# Task to carry out
Repeat each record exactly. Any picture gets left out.

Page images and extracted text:
▼▼▼

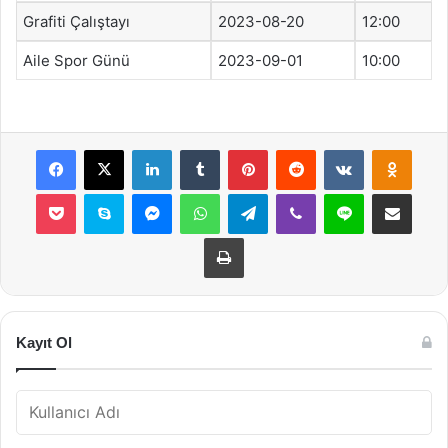
Grafiti Çalıştayı
2023-08-20
12:00
Aile Spor Günü
2023-09-01
10:00
Facebook
X
LinkedIn
Tumblr
Pinterest
Reddit
VKontakte
Odnok
Pocket
Skype
Messenger
WhatsApp
Telegram
Viber
Line
E-Posta ile payla
Yazdır
Kayıt Ol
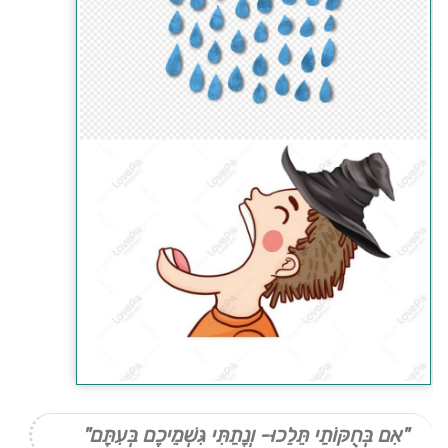
"אִם בְּחֻקּוֹתַי תֵּלֵכוּ- וְנָתַתִּי גִּשְׁמֵיכֶם בְּעִתָּם"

▲▲▲

# Solution for this exercise
Grafiti Çalıştayı
2023-08-20
12:00
Aile Spor Günü
2023-09-01
10:00
Facebook
X
LinkedIn
Tumblr
Pinterest
Reddit
VKontakte
Odnok
Pocket
Skype
Messenger
WhatsApp
Telegram
Viber
Line
E-Posta ile payla
Yazdır
Kayıt Ol
"אִם בְּחֻקּוֹתַי תֵּלֵכוּ- וְנָתַתִּי גִּשְׁמֵיכֶם בְּעִתָּם"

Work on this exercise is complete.